■ GIVEN PASSAGE:
It has a solar system with electrical lighting, indoor plumbing and running water, and a nice wood-burning stove. 


Wild burros roam in many of the canyons in the area.


Deeper into the canyon we were above 7,000 feet elevation.  A cold storm in the area a few days before had left some snow behind.


At the top is Rogers pass, named for a leader of an early company of pioneers that got trapped in Death Valley and did not know how to proceed further.  Manly and Rogers went ahead to scout out a route to get them to safety.  It is an interesting story in the details.


The loop reaches the highest points along a ridge of the Panamint Range overlooking Butte Valley, and also a view into Death Valley in the distance.  There is a lookout point with a great view.


This is Butte Valley.  The prominent feature in the foreground is Striped Butte, the signature feature that makes this a special place.  On the next day, we will enter this valley via the trail over Mengel Pass, which can be seen on the far side of the valley in the center.


Looking to the right, there is a view of Death Valley in the distance at the foot of the Amargosa range.




We finished the rest of the loop (including the famous Chicken Rock and the ledge road, sorry, no pictures, both hands on the wheel) and were back to the Panamint Valley by about 4:30 pm.  We headed 30 minutes south to Goler Wash and headed up the trail to Barker Ranch where we made camp for the night.  Barker Ranch is known for having been the location where Charles Manson and his minions were hiding when he was captured.


This is the remnant of the ranch house where Manson was captured in 1969.  The house was destroyed by fire in 2009.


DAY TWO

The next day we proceeded over Mengel Pass to Butte Valley.  This view is from the pass looking down toward Butte Valley.


This is a view of Striped Butte from a vantage point adjacent to Geologist Cabin, one of the finest cabins in the area.


We took a short diversion to Willow Springs and the beginning of Anvil Canyon Spring Trail.  This is the trail where a family of German tourists famously got lost and went missing in July 1996.  Their abandoned vehicle was finally found months later in October, a few miles down this trail.  It is believed they had spent a few days in Death Valley, and then decided to take a "short cut" out of the area by proceeding west through Butte Valley and over Mengel Pass, despite the fact that they were driving a Plymouth Voyager and the route requires high clearance 4WD vehicles.   They ended up going down this side valley and were never seen again.  Their remains were not found until 2009.


Heading out of Butte Valley towards Warm Springs Road.


Lunch stop at Warm Springs Camp.  Large talc deposits were found in the area, and the camp sprung up around 1930 to 1950 in support of the large Talc mining operations.  


There are many well-preserved remnants of mining and milling operations in the Warm Springs area.


Fuel stop in Furnace Creek.  Prices are always high there, but especially now.


We made camp that evening in Monarch Canyon off of the Chloride City Road.



Fantastic stratigraphy and erosion in Monarch Canyon.



This is Chloride City Road headed towards the Chloride Cliffs.  Chloride City  and its mine are among the oldest in the DVNP.  There are ruins and copious evidence of old mining activities in the area, though I don't have many photos.


Looking west over Death Valley towards the Panamint Range and Telescope Peak.


This is the final climb to the Chloride Cliffs lookout.


Lunch at the Chloride Cliffs lookout point, which is reputed to be the best view of the entire Death Valley.




Westward you can see the Sierra Crest peaking over the top of the Panamint range.

■ DATASET EXCERPT:

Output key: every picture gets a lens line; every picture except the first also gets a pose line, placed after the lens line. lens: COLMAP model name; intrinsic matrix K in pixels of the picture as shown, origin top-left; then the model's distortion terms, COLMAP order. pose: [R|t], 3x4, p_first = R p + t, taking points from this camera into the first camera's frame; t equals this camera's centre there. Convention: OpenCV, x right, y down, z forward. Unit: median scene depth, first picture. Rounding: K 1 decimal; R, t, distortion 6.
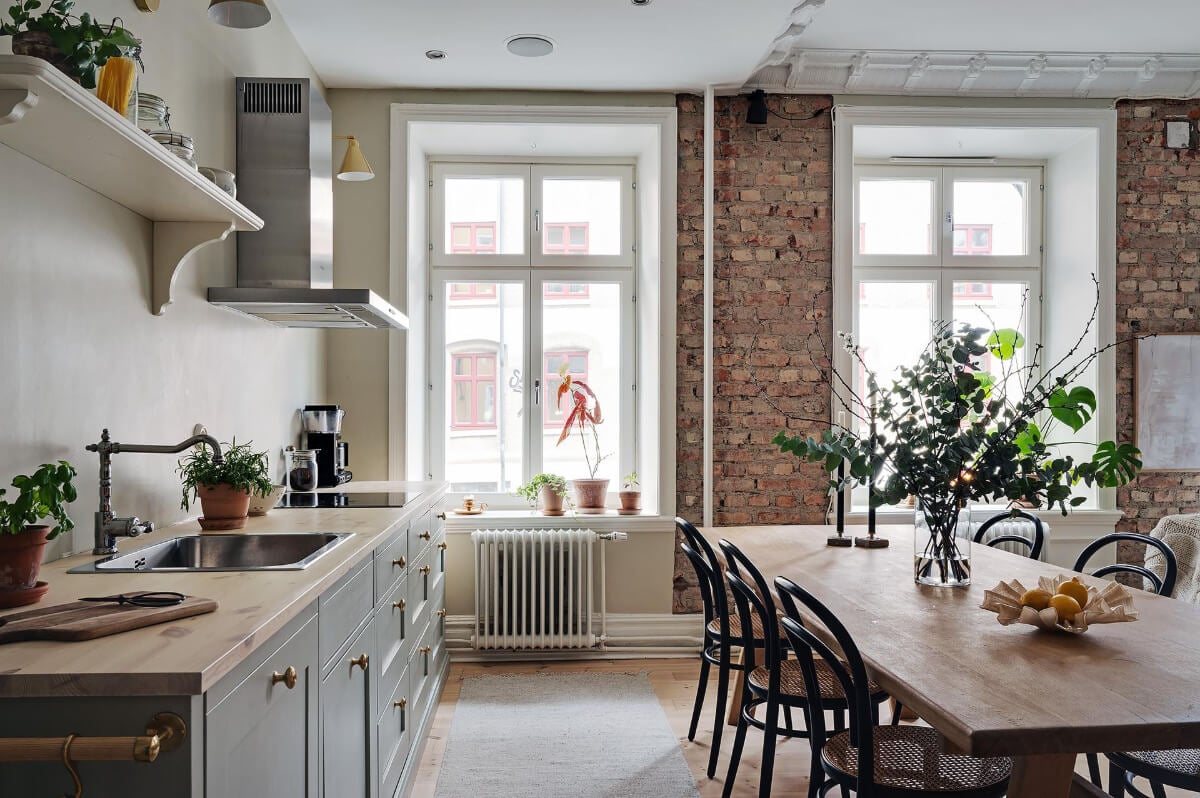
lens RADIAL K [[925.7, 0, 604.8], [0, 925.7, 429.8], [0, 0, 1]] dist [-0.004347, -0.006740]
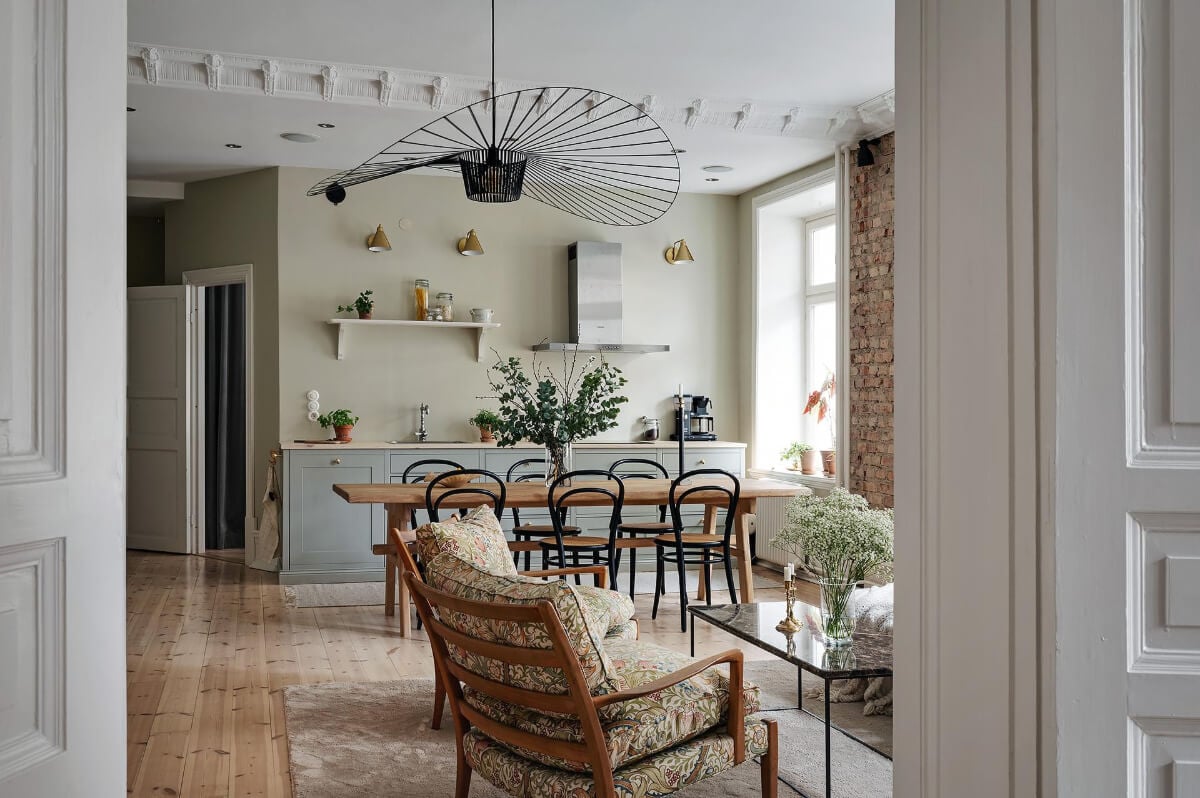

■ EXPLORE THE MATERIAL:
1. In the Death Valley trip account, what happened to the ranch house where Manson was captured?
2. From the Death Valley trip account, transcribe word for word the part starting at "The loop reaches" and ending at "the Amargosa range.".

■ ANSWERS TO EACH TASK:
1. It was destroyed by fire in 2009.

2.
The loop reaches the highest points along a ridge of the Panamint Range overlooking Butte Valley, and also a view into Death Valley in the distance.  There is a lookout point with a great view.


This is Butte Valley.  The prominent feature in the foreground is Striped Butte, the signature feature that makes this a special place.  On the next day, we will enter this valley via the trail over Mengel Pass, which can be seen on the far side of the valley in the center.


Looking to the right, there is a view of Death Valley in the distance at the foot of the Amargosa range.